I am currently plea bargining (bribes too!) with our trainer's husband who was videotaping her little band of students. I give youtube a fifty/fifty, lol.


----------



## kgiff (Jul 21, 2008)

goldengirls550 said:


> Haha. Idk... Layla's pretty funny when they come out with the ribbons. She tries her hardest to grab one from the steward... :doh:


My puppy is the same way. He doesn't. stop. bouncing. until I hand him the ribbon. :uhoh:


----------



## goldengirls550 (Jun 12, 2008)

kgiff said:


> My puppy is the same way. He doesn't. stop. bouncing. until I hand him the ribbon. :uhoh:


Lol. Yep. Layla doesn't care how she does as long as she gets to carry a ribbon to her crate :


----------



## AquaClaraCanines (Mar 5, 2006)

Good job! 

As for the shoes, I'd have done the same thing, probably. I live in my slides, and now that I can see and reach my toes, they're pretty and I want to show them off LOL


----------



## sammydog (Aug 23, 2008)

Ljilly28 said:


> I am currently plea bargining (bribes too!) with our trainer's husband who was videotaping her little band of students. I give youtube a fifty/fifty, lol.


I wanna see the video! Do you have your good runs too?


----------



## MaddieMagoo (Aug 14, 2007)

Ha...this is the funniest story I've heard! Nice job though! (despite the missing shoe!) I will train in flip flips but will never show in them...lol.


----------



## Ljilly28 (Jan 22, 2008)

Tally emerged completely victorious from Rally Field Day, winning every single event and beating 3 border collies and two aussies among others(No other goldens)! What is this you ask? Well,there is Rally Ambush, in which handlers walk the course but every few signs are face down. You don't see them til youre on-the-spot. There is the egg race in which the handler&dog must do the whole course while balancing a cookie or an egg on a spoon- drop it and NQ. There is a big relay race in which teams jog through 21 signs. . . Tally and my favorite is a complicated game in which you sit at a sign in the middle between each sign. You have to memorize level 1,2,3,4,5 signs and do one of each before starting over at level one. You do as many as you can before three minutes runs out. Level 5 signs are worth the most points, but you have to stay in chronological order and just race through s many as you can do properly without messing up what degree of difficulty, say, a pivot left is compared to a moving down. . .. Tally was Varsity Rally last night! I think this is all meant to improve reflexes, sign reading, and problem solving under pressure, but it gets pretty intense, lol.


----------



## DCPakaMOM (Feb 15, 2009)

Go Tally - beat those black and white dogs!!! Woo Hoo!!! Tally the flip flop retriever.

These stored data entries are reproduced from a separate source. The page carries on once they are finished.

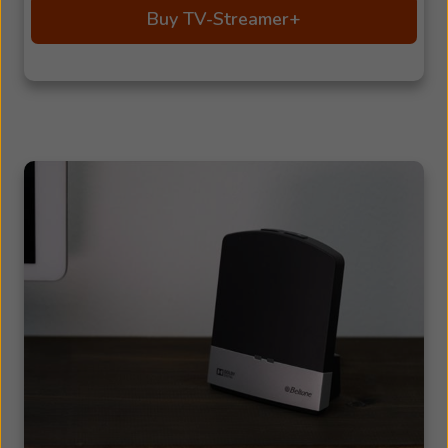
Buy TV-Streamer+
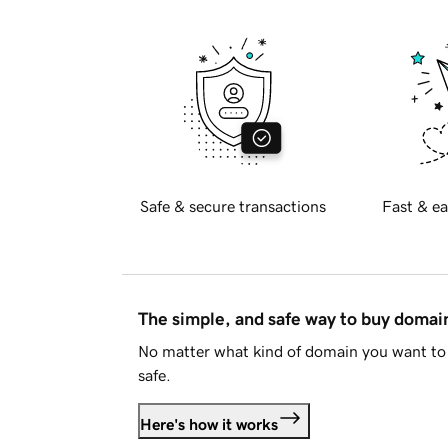
Safe & secure transactions
Fast & ea
The simple, and safe way to buy doma
No matter what kind of domain you want to 
safe.
Here's how it works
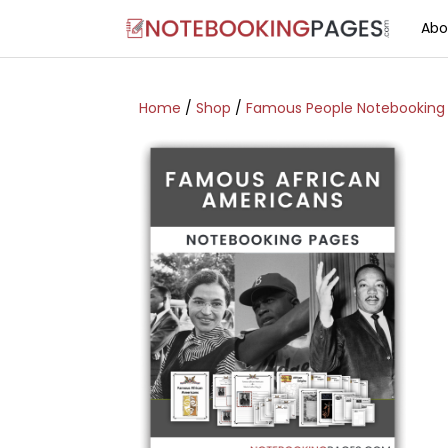
Abo
Home
/
Shop
/
Famous People Notebooking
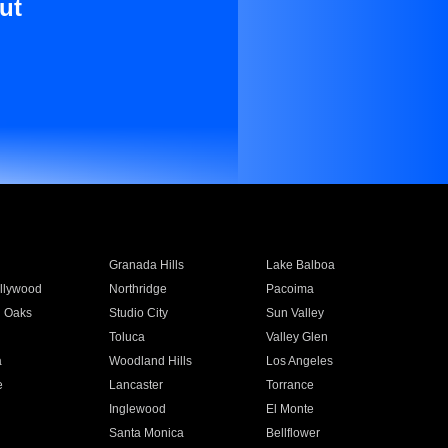
ut
Granada Hills
Lake Balboa
llywood
Northridge
Pacoima
 Oaks
Studio City
Sun Valley
Toluca
Valley Glen
a
Woodland Hills
Los Angeles
e
Lancaster
Torrance
Inglewood
El Monte
n
Santa Monica
Bellflower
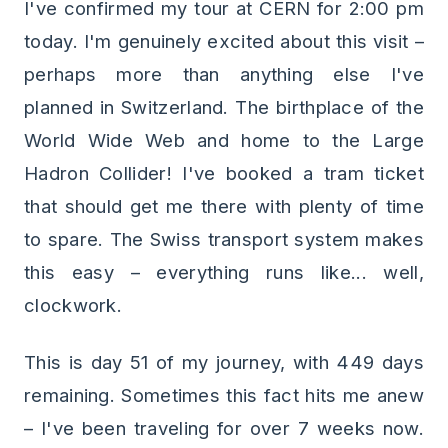
I've confirmed my tour at CERN for 2:00 pm
today. I'm genuinely excited about this visit –
perhaps more than anything else I've
planned in Switzerland. The birthplace of the
World Wide Web and home to the Large
Hadron Collider! I've booked a tram ticket
that should get me there with plenty of time
to spare. The Swiss transport system makes
this easy – everything runs like... well,
clockwork.
This is day 51 of my journey, with 449 days
remaining. Sometimes this fact hits me anew
– I've been traveling for over 7 weeks now.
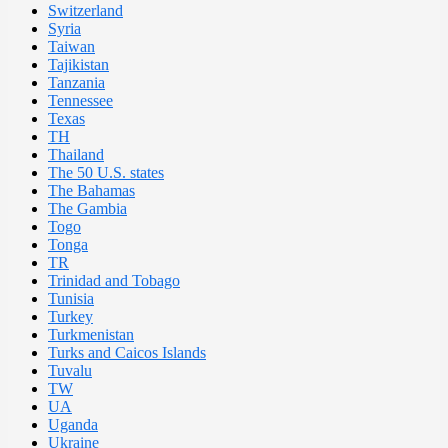
Switzerland
Syria
Taiwan
Tajikistan
Tanzania
Tennessee
Texas
TH
Thailand
The 50 U.S. states
The Bahamas
The Gambia
Togo
Tonga
TR
Trinidad and Tobago
Tunisia
Turkey
Turkmenistan
Turks and Caicos Islands
Tuvalu
TW
UA
Uganda
Ukraine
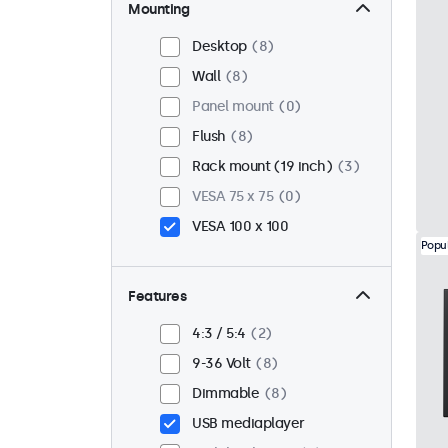
Mounting
Desktop
8
Wall
8
Panel mount
0
Flush
8
Rack mount (19 inch)
3
VESA 75 x 75
0
VESA 100 x 100
Popu
Features
4:3 / 5:4
2
9-36 Volt
8
Dimmable
8
USB mediaplayer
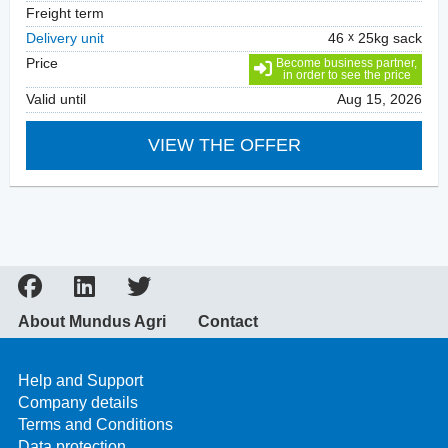
Freight term
Delivery unit
46
25kg sack
Price
Become business partner,
in order to see the price
Valid until
Aug 15, 2026
VIEW THE OFFER
About Mundus Agri
Contact
Help and Support
Company details
Terms and Conditions
Data protection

Jill - that was just too funny!


----------



## Finn's Fan (Dec 22, 2007)

Jill, I was confused just reading what you have to do, so congratulations to both Tally and you for having your wits and speed about you enough to win it all!


----------



## tippykayak (Oct 27, 2008)

Go Tally and Jill!


----------



## FlyingQuizini (Oct 24, 2006)

Congrats!

That must be APDT Rally? Treats in the ring and scores over 100...? ? ? ? 

Sounds like a fun day!


----------



## Ljilly28 (Jan 22, 2008)

Well, leaving the safe, comforting world of APDT behind for AKC. . . Show and Go today, then three AKC obedience coming up to finish our CD and start on CDX. . . I am a practice player and get so nervous in the actual ring, but luckily Tally is old faithful and just likes to work. . . Anyone coming to Maine for show this month/September?


----------



## Debles (Sep 6, 2007)

Tally could care less about the embarrassment, you tube or the ribbons. He just wants to please you and have fun!

Relax and Enjoy your wonderful golden!


----------



## moverking (Feb 26, 2007)

OK, I have to ask....what shoes do you have on, Jill?



Have FUN, you two!!!


----------